Hoffentlich muss ich nicht plötzlich niesen und unterbreche die Stille. Über meine Buchseiten beobachte ich die Runde. Die meisten wirken fokussiert und scheinen schon tief in einer Geschichte zu stecken, ein paar fangen meinen Blick ein. Ich gucke schnell woandershin, es soll schließlich niemand merken, dass ich mich nicht auf die Situation einlassen kann. Ich versuche, ein paar Zeilen zu lesen.
Erst als ich aufschrecke, weil der junge Mann hastig seine Jacke greift und die Runde verlässt, merke ich, dass ich tief in mein Buch versunken war. Musste er früher los, war ihm sein Buch zu langweilig oder konnte er sich auf seinem Holzstuhl nicht entspannen?
Ich jedenfalls bin deutlich ruhiger geworden, denn das gemeinsame Für-sich-Sein hat mich an wohlige Nachmittage im WG-Wohnzimmer erinnert. Ich genieße, dass hier Menschen um mich sind und ich nicht mit ihnen reden muss. Gemeinschaft kann so schön sein, wenn es keine Erwartung gibt, zu interagieren! Zu Hause würde ich meinen Lesefluss häufig unterbrechen, um einen Blick aufs Handy zu werfen. Aber weil niemand das macht, beherrsche ich mich. Tut gut, dem Lesen so viel Raum zu geben.
Düm, dü, dü, dü, düm. Gerade an einer spannenden Stelle hat nun der Handywecker geklingelt. Ich fühle mich ein bisschen, als würde ich nach einem Nickerchen aufwachen, und brauche kurz, um zu realisieren, wo ich gerade bin. Die anderen erzählen von ihren Büchern. Patricia Zielke liest eine Stelle vor, die sie bewegt hat.

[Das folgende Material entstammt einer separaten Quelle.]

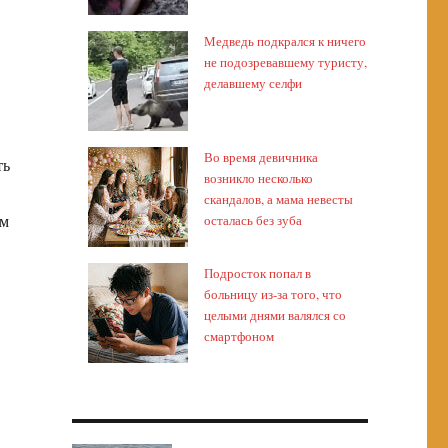
Медведь подкрался к ничего
не подозревавшему туристу,
делавшему селфи
Во время девичника
ть
возникло несколько
скандалов, а мама невесты
ым
осталась без зуба
Подросток попал в
больницу из-за того, что
целыми днями валялся со
смартфоном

Es ist ein kurzes „Teilen“, aber ein Gespräch entsteht nicht.
Als sich dann alle verabschieden und auf den Heimweg machen, kommt mir das Ende zu abrupt. Ich war fest davon ausgegangen, im Anschluss in einer Kneipe zu versacken, angeregt über Literatur diskutierend. Aber hier scheint es einfach um eine kurze Pause vom Alltag zu gehen, in den dann alle nach einer Stunde zurückkehren. Es war gemütlich und harmonisch – aber auch ganz schön brav.